PASSAGE PROVIDED →

┌──

GDP growth positively affects capital flows because it directly affects the investment's expected revenue. GDP is a proxy for economic growth, which is also referred to as a market size. The inflation rate, on the other hand, impedes the financial system's ability to function effectively. Inflation targeting adoption on banking system resilience and capital inflows is significant and positive [16]. On the contrary, [17] investigated the impact of inflation targeting and financial instability on 104 advanced and developing countries from 1980 to 2017. The GMM estimate shows a positive effect of inflation on financial stability.

Empirical Review Inward Foreign Direct Investment and Financial Stability

There is a growing body of empirical research on the link between inward FDI and financial stability. However, their findings are diverse. In the paper [18], a study on 63 countries from 1990 to 2014 concludes that rising FDI increases financial instability by advancing incentives to foreign investors in the country.

M. Ali and A. Iness [19] used disaggregated inflows for 85 developing countries from 2000 to 2014. The panel data were estimated using a two-step GMM. Findings show that prior to the 2000-2007 crisis, financial stability improved capital inflow in the form of investments in developing countries. Postcrisis (2010-2014), financial stability decreased when

more investments moved into the countries. This study emphasised the harmful effect of instabilities in preventing developing countries from benefiting from cross-border flows.

R. Mercado and S. Noviantie [20] used a dataset on bilateral capital flows on 64 advanced and emerging economies from 2000 to 2016. Findings show differences across different types of investments, with direct investment flows more concentrated than others.

On the contrary, [21] found that financial instability negatively impacts inward FDI. In his study of how inward FDI has changed during several financial instabilities in India spanning 1971 to 2015, secondary data were adopted. The variables used include GDP, inflation rate, inward FDI, and financial stability. Using causality, cointegration, and VECM, he showed that inward FDI in India has been catapulting at 21.56% per year. Also, the study concluded that inward FDI did not cause financial instability, but financial stability did cause FDI. The study did not indicate the construct used to proxy financial instability.

Contrary to the above findings, [22] found that financial instability positively affects inward FDI. They examined the potential effect of financial instability, including macroeconomic factors as control variables, on FDI using a panel dataset of 23 developing countries from 1993 to 2013.

Inward Portfolio Investment and Financial Stability

A study on 63 countries from 1990 to 2014 concludes that financial asset flows are a good proxy for international transmission of financial innovation that affects stability, leading to crises [18].

└──

(Records from a collection)
┌──

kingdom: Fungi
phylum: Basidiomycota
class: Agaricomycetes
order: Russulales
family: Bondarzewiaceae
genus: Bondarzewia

└──
┌──

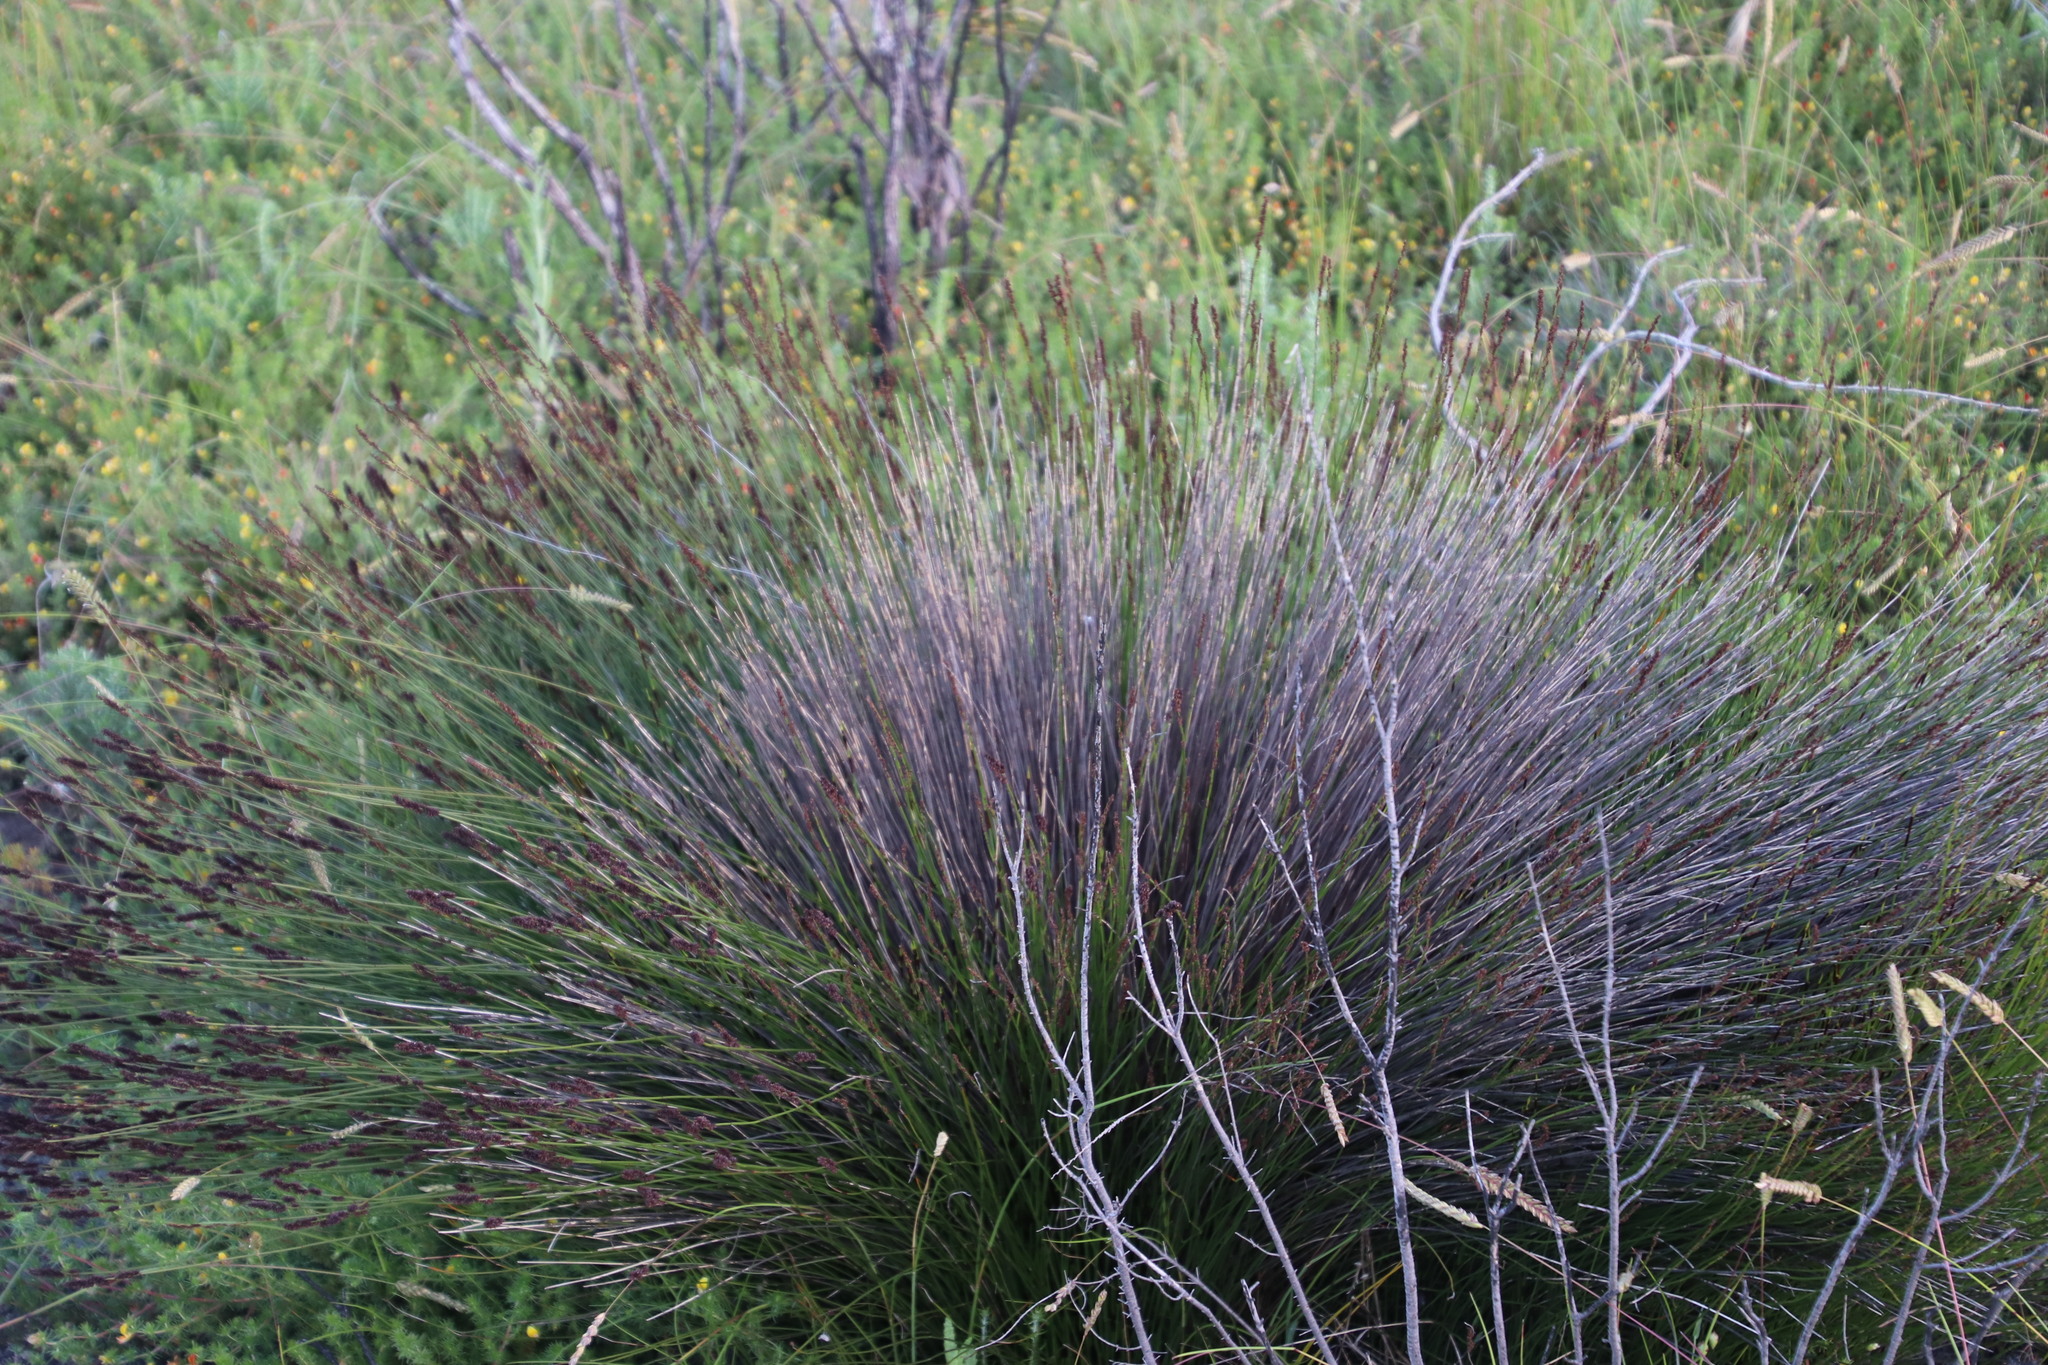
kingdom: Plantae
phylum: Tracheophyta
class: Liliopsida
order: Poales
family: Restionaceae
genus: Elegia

└──
┌──

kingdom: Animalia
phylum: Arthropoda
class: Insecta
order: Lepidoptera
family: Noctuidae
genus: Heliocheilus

└──

THE TASK → Could you extend the literature review on foreign investment and financial stability, picking up right after its final sentence?

REPLY TO THE TASK →
M. Ali and A. Iness [19] used disaggregated inflows for 85 developing countries from 2000 to 2014. Findings show that prior to the 2000-2007 crisis, financial stability improved capital inflow in the form of investments in developing countries. Post-crisis (2010-2014), financial stability decreased when more portfolio investments moved into the countries. A study on bilateral capital flows in 64 advanced and emerging economies from 2000 to 2016 shows that portfolio investment is less concentrated relative to other flows in these countries [20].

In the paper [15] found that inward portfolio investment harms financial stability. Their study investigated the relationship between gross capital flows and various financial stability indicators for 16 newly industrialized economies and emerging

economies between 1989 and 2011. On the contrary, [22] found no cointegrating association between inward portfolio investment and financial stability. They examined the cointegrating and causal relationship between the financial sector, inward FDI, and inward portfolio investment in Central and Eastern European countries from 1996 to 2015 using the cointegration test of Westerlund-Durbin-Hausaman and the causality test. Similarly, this study aligns with [23], who found that net inward portfolio investments are never affected by major international financial shock incidence. They examined the extent and nature of the impact of foreign portfolio investment on instability, particularly in the Southeast Asian emerging market, namely India, Thailand, Indonesia, and the Philippines, in the context of global financial instability from 2000 to 2014. The daily net inward portfolio investment and stock market composite index were analysed using Autoregressive Conditional Heteroscedasticity (ARCH) model.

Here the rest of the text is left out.